Low Cost Characterization of RF Transceivers through IQ Data Analysis is a paper from the 2007 ITC and I read it.
The Authors are: E. Acar and S. Ozev
The authors discuss how previous work suggests measuring either high or low level parameters in order to test an RF system. However, both methods have drawbacks. The high level measurements such as Error Vector Magnitude (EVM) or Bit Error Rate (BER) typically require very long test times. The technique of measuring low-level parameters can require multiple specific test setups according to the measurement being taken, which can be costly and slow. Other efforts to reduce the need for expensive RF instrumentation have been suggested, including moving RF test circuits to test boards and utilizing DFT features.
The authors work improves on past work by taking a simple test setup typically used for Error Vector Magnitude (EVM) or Bit Error Rate (BER) measurements and developing analytical methods to determine lower level performance parameters without having to use the multiple expensive test setups typically required. This has the benefits of faster test times on less expensive equipment.
In order to calculate the lower level parameters the authors construct a mathematical model of a quadrature transmitter. The quadrature transmitter has a digital input signal, an IQ modulator and a power amplifier. This type of system is susceptible to three basic potential problems.
2. Gain and phase mismatches between the I and Q signals
3. Non-linearity problems
I wrote about IQ signals in another blog post.
The authors then go on to explain how they derive the mathematical model for the output stage of a quadrature transmitter, similar to Figure 1 (there should be amplifiers on the two inputs and the output – not shown). The models account for the three potential problems listed above in the form of an expression for noise, phase and gain imbalance and non-linear compression.
Figure 1. Quadrature Transmitter
The authors go on to discuss some models for noise that are modeled as Gaussian distributions. They then talk about how to obtain the constellation point of a symbol under the effect of this type of noise.
I was not familiar with the idea of a “symbol” or what a constellation diagram is. I’m gathering that a symbol is sort-of a piece of digital information. So in a digital modulation/demodulation there are discrete digital values encoded on the carrier, these are called symbols.
A constellation diagram is a plot of the complex plane of the I and Q signals where each symbol is assigned a spot on the diagram. Well, it’s not that each symbol is arbitrarily assigned a location; it’s where the symbol (that piece of encoded data) will fall on the complex (IQ) plane. The constellation diagram is then useful for visualizing the impairments on the system (impairments like: noise, non-linearity, and mismatch). Figure 2 shows a constellation diagram with for ideal symbol point and where the points are skewed as the result of impairments, where the ideal points form the square and the impairments form the parallelogram.
Figure 2. Example constellation diagram with ideal and impaired symbol points
Gain and Phase Imbalance
Continuing with the constellation diagram, an impairment of a gain imbalance (a higher gain of either the I or Q signal relative to the other one) would cause the constellation diagram square to become a rectangle. This is because, either the I or Q amplitude would push the points out on the I or Q axis. When we incorporate a phase imbalance we get the parallelogram shape.
The authors go into how to analyze the shape of the constellation diagram to determine the gain and phase imbalance (based on the magnitudes and angles)
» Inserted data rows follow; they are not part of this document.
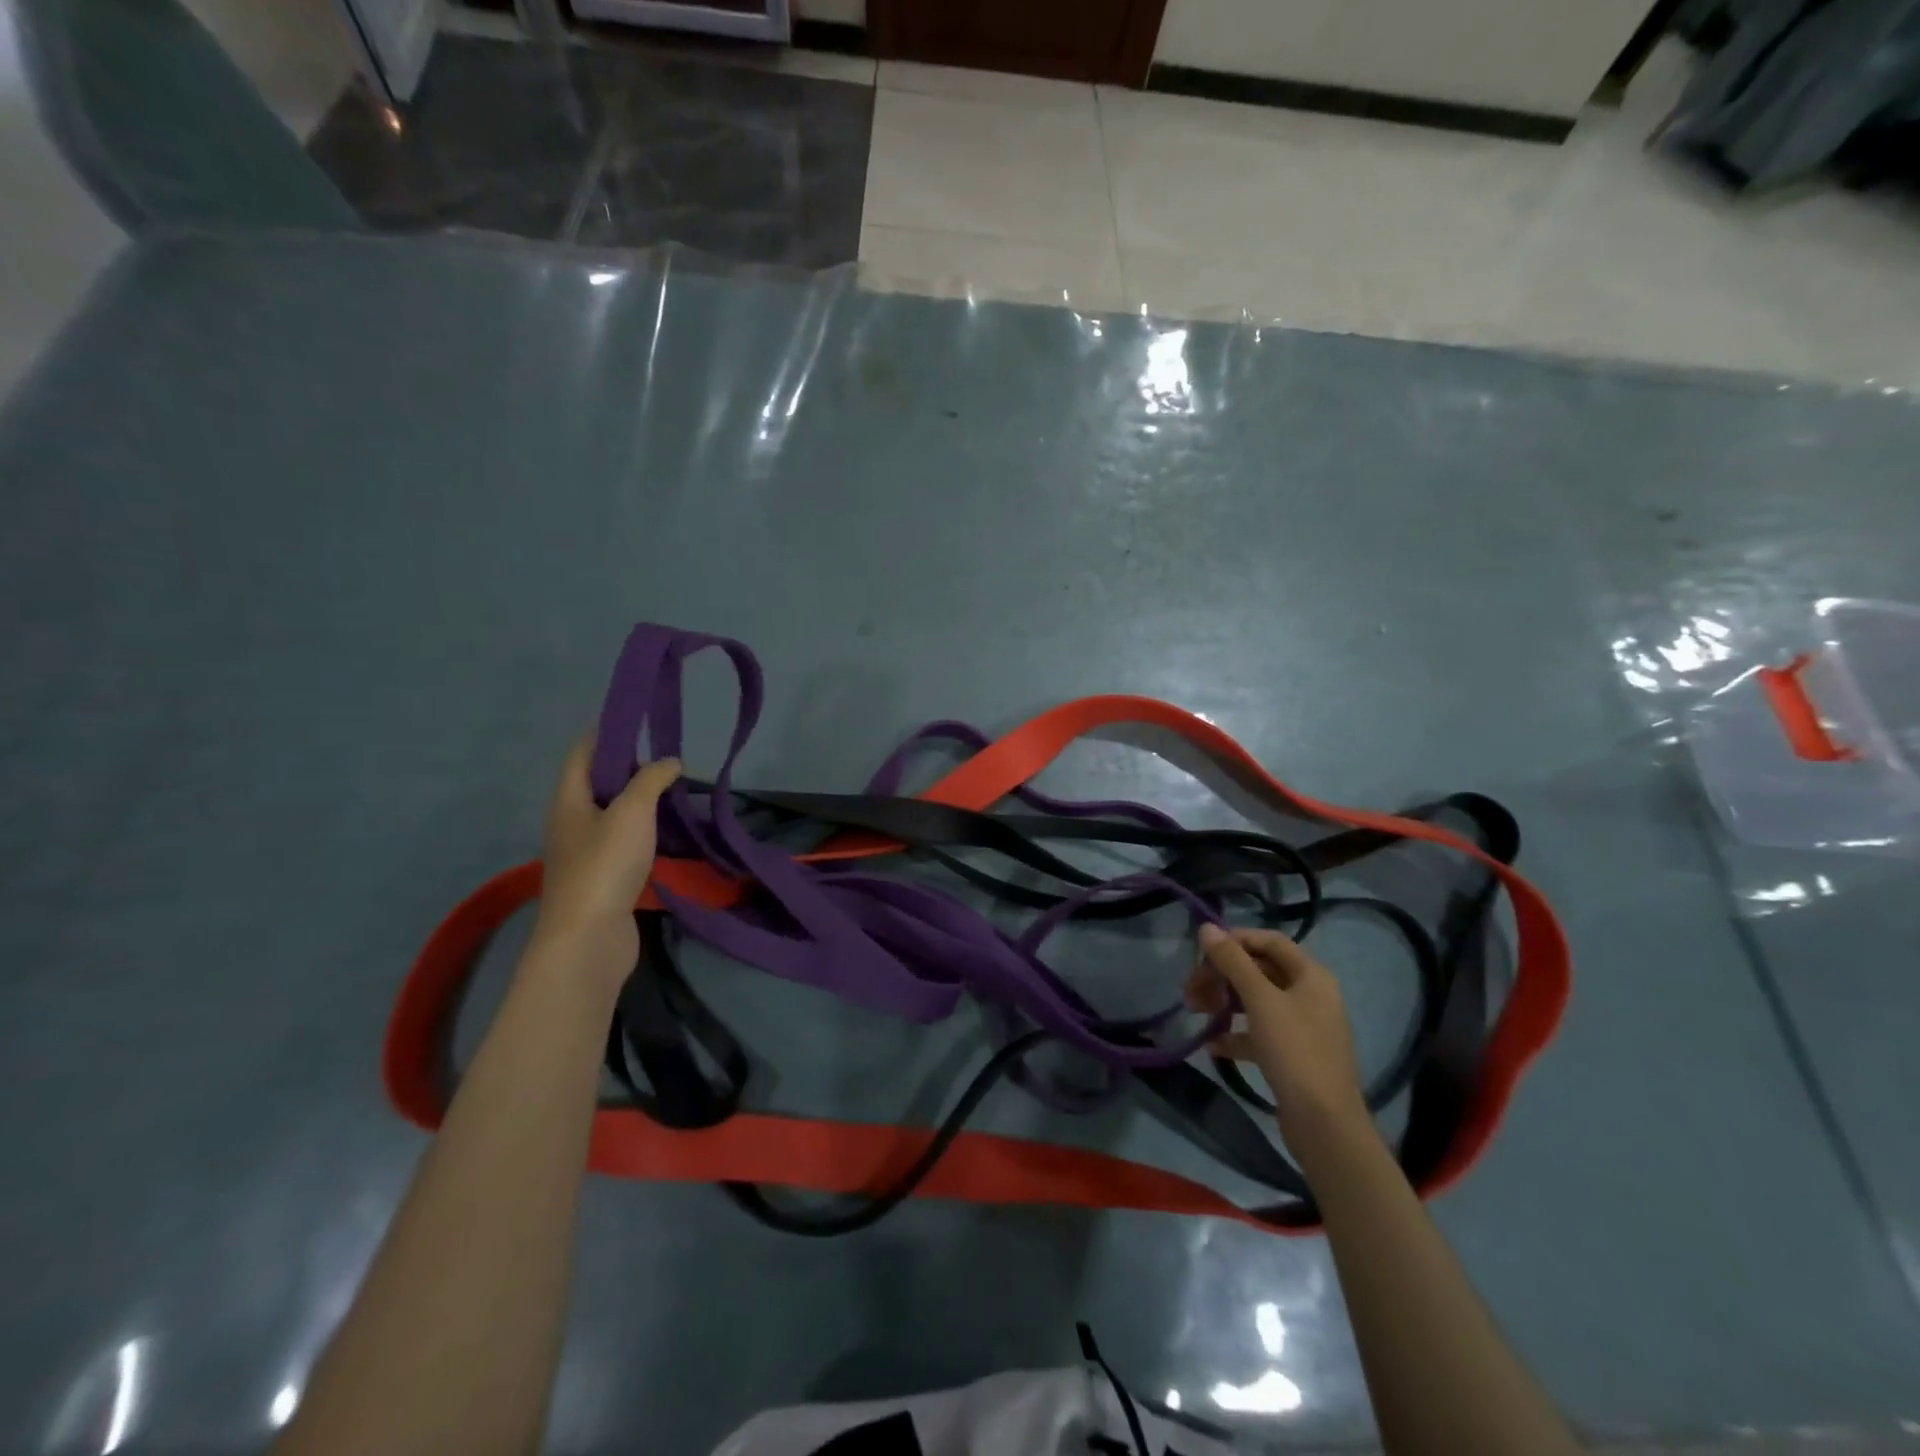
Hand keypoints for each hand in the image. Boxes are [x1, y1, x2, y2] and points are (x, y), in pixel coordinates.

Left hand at [532, 736, 681, 982]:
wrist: (588, 939)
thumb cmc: (605, 865)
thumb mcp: (632, 811)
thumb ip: (651, 780)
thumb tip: (670, 761)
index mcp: (569, 800)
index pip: (583, 753)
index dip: (607, 732)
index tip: (639, 718)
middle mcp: (571, 822)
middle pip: (599, 783)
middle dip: (631, 767)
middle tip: (669, 759)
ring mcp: (585, 853)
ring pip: (614, 815)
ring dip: (642, 802)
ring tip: (676, 792)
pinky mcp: (603, 878)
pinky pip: (624, 842)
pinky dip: (646, 832)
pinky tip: (670, 833)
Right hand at [1188, 925, 1370, 1153]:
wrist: (1325, 1124)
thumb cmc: (1294, 1051)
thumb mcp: (1260, 1000)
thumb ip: (1232, 961)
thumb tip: (1207, 927)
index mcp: (1311, 975)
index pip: (1269, 941)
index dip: (1235, 940)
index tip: (1202, 951)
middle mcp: (1310, 995)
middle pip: (1259, 971)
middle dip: (1222, 975)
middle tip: (1190, 987)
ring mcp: (1302, 1027)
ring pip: (1256, 1001)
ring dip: (1224, 1002)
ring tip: (1195, 1011)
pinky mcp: (1292, 1055)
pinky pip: (1258, 1032)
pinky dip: (1235, 1033)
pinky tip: (1211, 1043)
Third Order Input Intercept Point (IIP3)
The authors state the definition of the Third Order Input Intercept Point is, “the input power at which the power of the third order term is equal to the power of the fundamental term.” IIP3 is a way to measure the non-linearity of the system. If I understand, this is a measure of non-linearity because a perfectly linear system would no power at the harmonic frequencies, but when there is non-linearity you start getting the power shifted to the harmonic frequencies and the power of the fundamental frequency goes down. So, from the definition, there is some input power level where the fundamental and third-order harmonic has equal powers. I’m guessing here, but I think this means you could take two systems and compare their IIP3 points to see which will work at higher power before getting to this established point of non-linearity.
Bit Error Rate
Directly testing the BER can be slow because typically systems do not have very many errors and so it takes a long input vector to get an accurate measure of the real BER. The authors propose a statistical method to calculate BER from the constellation diagram. So, basically, they run a smaller vector and look at the variation in the constellation points to estimate the number of bit errors that would occur.
The authors continue on to discuss using constellation analysis on a multi-carrier system and derive the equations for gain/phase imbalance and IIP3.
They use an OFDM modulation for this work.
The authors evaluate their methods by simulation and build a demonstration system from discrete components.
For the simulation the simple test setup is modeled in MATLAB, and then used a 2000 bit input vector. The different impairments tested were for phase and gain imbalance. The authors show that calculated error in calculating the imbalances was less than two percent for all test cases.
The details of the multi-carrier system analysis are discussed.
I learned a lot by reading this paper but it was almost too much to take on. I don’t have much background in RF and modulation; I’m trying to learn that. I didn’t really summarize all of the results as it was too much. I’ll try again and keep building up what I know.